Source records:
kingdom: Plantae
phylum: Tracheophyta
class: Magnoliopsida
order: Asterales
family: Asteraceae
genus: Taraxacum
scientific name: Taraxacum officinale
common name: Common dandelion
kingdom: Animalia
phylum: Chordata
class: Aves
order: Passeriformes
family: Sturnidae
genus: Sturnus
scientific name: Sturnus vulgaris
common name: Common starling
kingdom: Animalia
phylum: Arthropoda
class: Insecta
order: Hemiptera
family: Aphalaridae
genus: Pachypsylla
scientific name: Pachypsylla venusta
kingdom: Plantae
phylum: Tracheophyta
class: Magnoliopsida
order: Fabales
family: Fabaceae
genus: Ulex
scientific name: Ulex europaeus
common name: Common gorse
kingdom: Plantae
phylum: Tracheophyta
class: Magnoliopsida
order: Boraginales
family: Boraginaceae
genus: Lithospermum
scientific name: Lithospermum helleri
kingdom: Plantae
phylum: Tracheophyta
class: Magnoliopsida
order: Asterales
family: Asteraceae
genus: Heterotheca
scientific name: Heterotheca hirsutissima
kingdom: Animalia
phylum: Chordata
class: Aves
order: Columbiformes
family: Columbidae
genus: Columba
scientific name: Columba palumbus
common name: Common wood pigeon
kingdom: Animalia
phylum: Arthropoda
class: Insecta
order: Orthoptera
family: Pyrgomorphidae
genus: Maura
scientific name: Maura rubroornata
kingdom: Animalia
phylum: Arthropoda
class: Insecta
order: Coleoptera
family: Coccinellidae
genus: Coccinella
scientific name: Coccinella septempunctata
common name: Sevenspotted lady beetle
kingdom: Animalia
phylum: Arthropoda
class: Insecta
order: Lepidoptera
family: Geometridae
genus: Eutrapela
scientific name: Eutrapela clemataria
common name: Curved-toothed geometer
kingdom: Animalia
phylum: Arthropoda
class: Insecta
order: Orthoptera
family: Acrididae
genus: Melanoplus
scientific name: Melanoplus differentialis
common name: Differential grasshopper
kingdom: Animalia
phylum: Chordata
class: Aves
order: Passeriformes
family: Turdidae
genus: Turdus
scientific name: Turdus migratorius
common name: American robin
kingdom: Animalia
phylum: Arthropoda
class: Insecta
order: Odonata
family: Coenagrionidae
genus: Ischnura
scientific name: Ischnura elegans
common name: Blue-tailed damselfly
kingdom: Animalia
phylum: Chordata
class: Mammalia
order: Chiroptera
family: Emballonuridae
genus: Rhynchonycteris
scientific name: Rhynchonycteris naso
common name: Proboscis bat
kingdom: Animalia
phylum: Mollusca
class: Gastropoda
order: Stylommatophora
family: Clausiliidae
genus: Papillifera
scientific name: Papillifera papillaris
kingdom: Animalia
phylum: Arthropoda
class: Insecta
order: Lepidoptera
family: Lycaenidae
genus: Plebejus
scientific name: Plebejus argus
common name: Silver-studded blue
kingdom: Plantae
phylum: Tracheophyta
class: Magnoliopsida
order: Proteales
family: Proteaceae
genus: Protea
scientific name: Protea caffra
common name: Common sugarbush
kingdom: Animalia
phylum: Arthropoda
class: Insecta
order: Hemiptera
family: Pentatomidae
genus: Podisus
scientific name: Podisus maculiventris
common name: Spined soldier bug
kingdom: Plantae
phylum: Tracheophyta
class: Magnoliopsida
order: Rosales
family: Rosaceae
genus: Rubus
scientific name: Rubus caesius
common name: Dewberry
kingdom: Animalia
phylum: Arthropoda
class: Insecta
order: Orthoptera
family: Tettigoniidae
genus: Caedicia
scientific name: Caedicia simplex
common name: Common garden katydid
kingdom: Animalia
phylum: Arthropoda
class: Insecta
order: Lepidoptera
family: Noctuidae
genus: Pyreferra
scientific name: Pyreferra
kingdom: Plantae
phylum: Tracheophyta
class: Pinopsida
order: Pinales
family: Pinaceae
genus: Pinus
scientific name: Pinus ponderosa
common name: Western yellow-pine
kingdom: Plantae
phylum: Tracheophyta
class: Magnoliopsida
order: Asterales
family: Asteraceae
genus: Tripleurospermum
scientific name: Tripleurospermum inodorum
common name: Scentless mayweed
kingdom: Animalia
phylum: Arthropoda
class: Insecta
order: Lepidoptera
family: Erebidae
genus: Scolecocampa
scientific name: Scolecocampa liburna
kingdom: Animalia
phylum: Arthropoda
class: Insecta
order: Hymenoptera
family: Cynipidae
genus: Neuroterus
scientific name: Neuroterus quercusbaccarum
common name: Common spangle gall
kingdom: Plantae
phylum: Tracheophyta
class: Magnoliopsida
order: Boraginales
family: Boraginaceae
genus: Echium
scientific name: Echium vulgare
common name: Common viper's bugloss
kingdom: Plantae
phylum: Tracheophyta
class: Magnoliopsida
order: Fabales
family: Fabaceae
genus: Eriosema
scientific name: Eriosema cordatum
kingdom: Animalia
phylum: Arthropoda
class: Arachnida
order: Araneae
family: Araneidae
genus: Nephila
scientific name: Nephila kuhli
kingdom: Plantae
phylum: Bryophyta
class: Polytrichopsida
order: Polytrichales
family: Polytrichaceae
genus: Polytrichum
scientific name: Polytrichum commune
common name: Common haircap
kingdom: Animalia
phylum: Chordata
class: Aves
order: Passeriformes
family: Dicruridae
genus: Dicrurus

* **Exercise objective**:
Repeat every line of the listing above word for word, in the same order.

* **Final result**:
kingdom: Plantae
phylum: Tracheophyta
class: Magnoliopsida
order: Asterales
family: Asteraceae
genus: Taraxacum
scientific name: Taraxacum officinale
common name: Common dandelion
kingdom: Animalia
phylum: Chordata
class: Aves
order: Passeriformes
family: Sturnidae
genus: Sturnus
scientific name: Sturnus vulgaris
common name: Common starling
kingdom: Animalia
phylum: Arthropoda
class: Insecta
order: Hemiptera
family: Aphalaridae
genus: Pachypsylla
scientific name: Pachypsylla venusta
kingdom: Plantae
phylum: Tracheophyta
class: Magnoliopsida
order: Fabales
family: Fabaceae
genus: Ulex
scientific name: Ulex europaeus
common name: Common gorse
kingdom: Plantae
phylum: Tracheophyta
class: Magnoliopsida
order: Boraginales
family: Boraginaceae
genus: Lithospermum
scientific name: Lithospermum helleri
kingdom: Plantae
phylum: Tracheophyta
class: Magnoliopsida
order: Asterales
family: Asteraceae
genus: Heterotheca
scientific name: Heterotheca hirsutissima
kingdom: Animalia
phylum: Chordata
class: Aves
order: Columbiformes
family: Columbidae
genus: Columba
scientific name: Columba palumbus
common name: Common wood pigeon
kingdom: Animalia
phylum: Arthropoda
class: Insecta
order: Orthoptera
family: Pyrgomorphidae
genus: Maura
scientific name: Maura rubroornata
kingdom: Animalia
phylum: Arthropoda
class: Insecta
order: Coleoptera
family: Coccinellidae
genus: Coccinella
scientific name: Coccinella septempunctata
common name: Sevenspotted lady beetle
kingdom: Animalia
phylum: Arthropoda
class: Insecta
order: Lepidoptera
family: Geometridae
genus: Eutrapela
scientific name: Eutrapela clemataria
common name: Curved-toothed geometer
kingdom: Animalia
phylum: Arthropoda
class: Insecta
order: Orthoptera
family: Acrididae
genus: Melanoplus
scientific name: Melanoplus differentialis
common name: Differential grasshopper
kingdom: Animalia
phylum: Chordata
class: Aves
order: Passeriformes
family: Turdidae
genus: Turdus
scientific name: Turdus migratorius
common name: American robin
kingdom: Animalia
phylum: Arthropoda
class: Insecta
order: Odonata
family: Coenagrionidae
genus: Ischnura
scientific name: Ischnura elegans
common name: Blue-tailed damselfly
kingdom: Animalia
phylum: Chordata
class: Mammalia
order: Chiroptera
family: Emballonuridae
genus: Rhynchonycteris
scientific name: Rhynchonycteris naso
common name: Proboscis bat
kingdom: Animalia
phylum: Mollusca
class: Gastropoda
order: Stylommatophora
family: Clausiliidae
genus: Papillifera
scientific name: Papillifera papillaris
kingdom: Animalia
phylum: Arthropoda
class: Insecta
order: Lepidoptera
family: Lycaenidae
genus: Plebejus
scientific name: Plebejus argus
common name: Silver-studded blue
kingdom: Plantae
phylum: Tracheophyta
class: Magnoliopsida
order: Proteales
family: Proteaceae
genus: Protea
scientific name: Protea caffra
common name: Common sugarbush
kingdom: Animalia
phylum: Arthropoda
class: Insecta
order: Hemiptera
family: Pentatomidae
genus: Podisus
scientific name: Podisus maculiventris
common name: Spined soldier bug
kingdom: Plantae
phylum: Tracheophyta
class: Magnoliopsida
order: Rosales
family: Rosaceae
genus: Rubus
scientific name: Rubus caesius
common name: Dewberry
kingdom: Animalia
phylum: Arthropoda
class: Insecta
order: Orthoptera
family: Tettigoniidae
genus: Caedicia
scientific name: Caedicia simplex
common name: Common garden katydid
kingdom: Animalia
phylum: Arthropoda
class: Insecta
order: Lepidoptera
family: Noctuidae
genus: Pyreferra
scientific name: Pyreferra
kingdom: Plantae
phylum: Tracheophyta
class: Pinopsida
order: Pinales
family: Pinaceae
genus: Pinus
scientific name: Pinus ponderosa
common name: Western yellow-pine
kingdom: Plantae
phylum: Tracheophyta
class: Magnoliopsida
order: Asterales
family: Asteraceae
genus: Tripleurospermum
scientific name: Tripleurospermum inodorum
common name: Scentless mayweed
kingdom: Animalia
phylum: Arthropoda
class: Insecta
order: Lepidoptera
family: Erebidae
genus: Scolecocampa
scientific name: Scolecocampa liburna
kingdom: Animalia
phylum: Arthropoda
class: Insecta
order: Hymenoptera
family: Cynipidae
genus: Neuroterus
scientific name: Neuroterus quercusbaccarum
common name: Common spangle gall
kingdom: Plantae
phylum: Tracheophyta
class: Magnoliopsida
order: Boraginales
family: Boraginaceae
genus: Echium
scientific name: Echium vulgare
common name: Common viper's bugloss
kingdom: Plantae
phylum: Tracheophyta
class: Magnoliopsida
order: Fabales
family: Fabaceae
genus: Eriosema
scientific name: Eriosema cordatum
kingdom: Animalia
phylum: Arthropoda
class: Arachnida
order: Araneae
family: Araneidae
genus: Nephila
scientific name: Nephila kuhli
kingdom: Plantae
phylum: Bryophyta
class: Polytrichopsida
order: Polytrichales
family: Polytrichaceae
genus: Polytrichum
scientific name: Polytrichum commune
common name: Common haircap
kingdom: Animalia
phylum: Chordata
class: Aves
order: Passeriformes
family: Dicruridae
genus: Dicrurus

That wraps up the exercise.